En un país en curso de caída hacia estadios más hondos de su crisis, ocurre que no hay símbolos palmarios de unidad a los cuales quepa remitirse para apelar a la lealtad con el sistema y deslegitimar de cuajo a la violencia y la sedición (ni la historia larga, olvidada por los grandes números, ni Allende, ni Pinochet, ni la Constitución de 1980). En esa situación, hay tres asuntos fundamentales hacia los cuales una derecha nítidamente política podría avanzar con mayor prestancia, para reconstituir una situación política republicana en el sentido más básico de la expresión: cosas en común. Estos asuntos son: la nueva constitución, una nueva institucionalidad económico-social y una nueva institucionalidad territorial. Los tres requieren consideraciones más específicas.
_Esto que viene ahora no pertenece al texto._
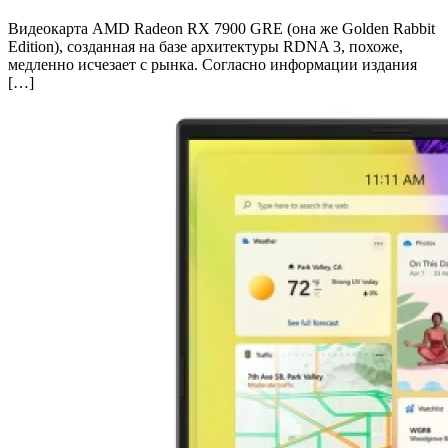
Видеокарта AMD Radeon RX 7900 GRE (она же Golden Rabbit
Edition), созданная на базе архитектуры RDNA 3, похоже,
медленно исчезает с рынка. Согласно информации издания
[…]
Aquí me circunscribiré a mostrar solamente, respecto del primero de ellos, en qué sentido un pensamiento político en una derecha política podría ser una contribución relevante a su tratamiento.
Atender a la economía es condición mínima de una política responsable. El economicismo, en cambio, pervierte la política. En él, la política ya no puede dirigirse eminentemente al despliegue de todos los aspectos de los miembros de un pueblo, su faceta individual y comunitaria.
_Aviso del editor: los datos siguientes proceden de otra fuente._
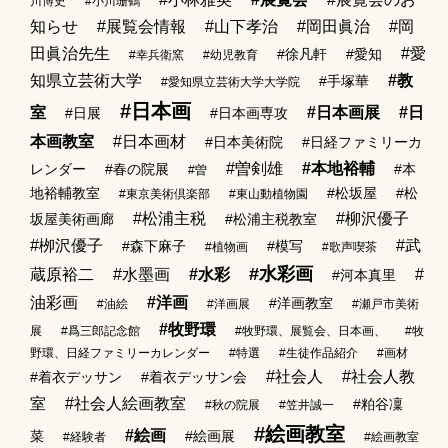
川博史
#小川珊鶴
知らせ
#展覧会情報
#山下孝治
#岡田眞治
#岡
田眞治先生
#愛
#徐凡軒
#愛知
#幸兵衛窯
#幼児教育
知県立芸術大学
#教
#手塚華
#愛知県立芸術大学大学院
#日本画
室
#日本画展
#日
#日展
#日本画専攻
本画教室
#日本画材
#日本美術院
#日経ファミリーカ
#曽剣雄
#本地裕輔
レンダー
#春の院展
#本
#曽
地裕輔教室
#松坂屋
#松
#東京美術倶楽部
#東山動植物園
#松浦主税
#柳沢優子
坂屋美術画廊
#松浦主税教室
#栁沢優子
#武
#森下麻子
#模写
#植物画
#歌声喫茶
#水彩画
蔵原裕二
#水墨画
#水彩
#
#河本真里
油彩画
#洋画
#洋画教室
#油絵
#洋画展
#瀬戸市美術
#牧野環
展
#爲三郎記念館
#牧野環、展覧会、日本画、
#牧
野環、日経ファミリーカレンダー
#特選
#生徒作品紹介
#画材
#社会人
#社会人教
#着衣デッサン
#着衣デッサン会
室
#社会人絵画教室
#粕谷凜
#秋の院展
#笠井誠一
#絵画教室
#絵画
菜
#絵画展
#経験者
#絵画教室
Hasta ahora, en este asunto han predominado dos posiciones. En el extremo izquierdo consta una postura moralizante, que busca la emancipación por la vía de un proceso de deliberación ocular y la abolición del mercado -condenado (moralmente) como ámbito de “alienación” y “mundo de Caín”[13]– en áreas enteras de la vida social, idealmente en todas.[14] La constitución es vista como un campo de lucha en el cual, por el camino de la exclusión de contenidos y la desprotección de ellos, o por la vía directa, se intenta realizar esa concepción moralizante. Al otro lado, en el extremo derecho, domina la negación (y el temor) economicista a tocar la constitución, salvo en el modo de reformas puntuales. De esta posición, a juzgar por la forma de actuar que han asumido sus representantes, no hay mucho que esperar, salvo el silencio gendarme, la desconfianza y las medidas evasivas o dilatorias. La responsabilidad política es reducida a un sordo apretar los dientes.
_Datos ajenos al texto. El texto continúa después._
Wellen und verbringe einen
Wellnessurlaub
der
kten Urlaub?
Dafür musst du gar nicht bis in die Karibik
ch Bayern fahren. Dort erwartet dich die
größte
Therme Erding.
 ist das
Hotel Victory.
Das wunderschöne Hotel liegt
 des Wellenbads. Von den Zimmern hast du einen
Sólo la consciencia sobre la cuestión política en juego, acerca del significado político de la constitución, como símbolo y marco compartido, en principio, por todos los sectores democráticos, permitirá que la derecha contribuya, positiva y responsablemente, al proceso constituyente ya abierto, y logre develar eficazmente, en el terreno de los argumentos y el debate en foros libres, la operación político-moralizante de la izquierda extrema.
En ese contexto cabe plantear una defensa política -no sólo económica- del mercado, como un ámbito que, adecuadamente regulado, es fundamental para asegurar una división efectiva del poder social. Si quien emplea y quien ejerce el poder político coinciden, las posibilidades de disentir, de actuar y pensar libremente resultan menoscabadas. Es una división del poder inicial, entre una esfera civil vigorosa, apoyada en un mercado fuerte (y regulado), y un Estado fuerte (y regulado) una piedra angular de un orden democrático constitucional o republicano. En ese mismo contexto, la idea de un Estado fuerte es la exigencia de una institución regulada y adecuadamente organizada, que asegure ciertas condiciones de existencia razonables para todos, y de tal suerte que devengan posibles su despliegue y el desencadenamiento de dinámicas colaborativas. ¿No serían, estos, dos planteamientos a partir de los cuales las fuerzas políticas moderadas podrían producir un consenso inaugural, capaz de operar como la primera base de una recuperación de legitimidad para el sistema político?
[1] Santiago: Ediciones UDP, 2014.
[2] Distintos estudios muestran que la economía chilena responde más a las segundas características que a las primeras. Véase, a modo de ejemplo: OCDE-Chile, Estudios Económicos, Santiago (febrero de 2018).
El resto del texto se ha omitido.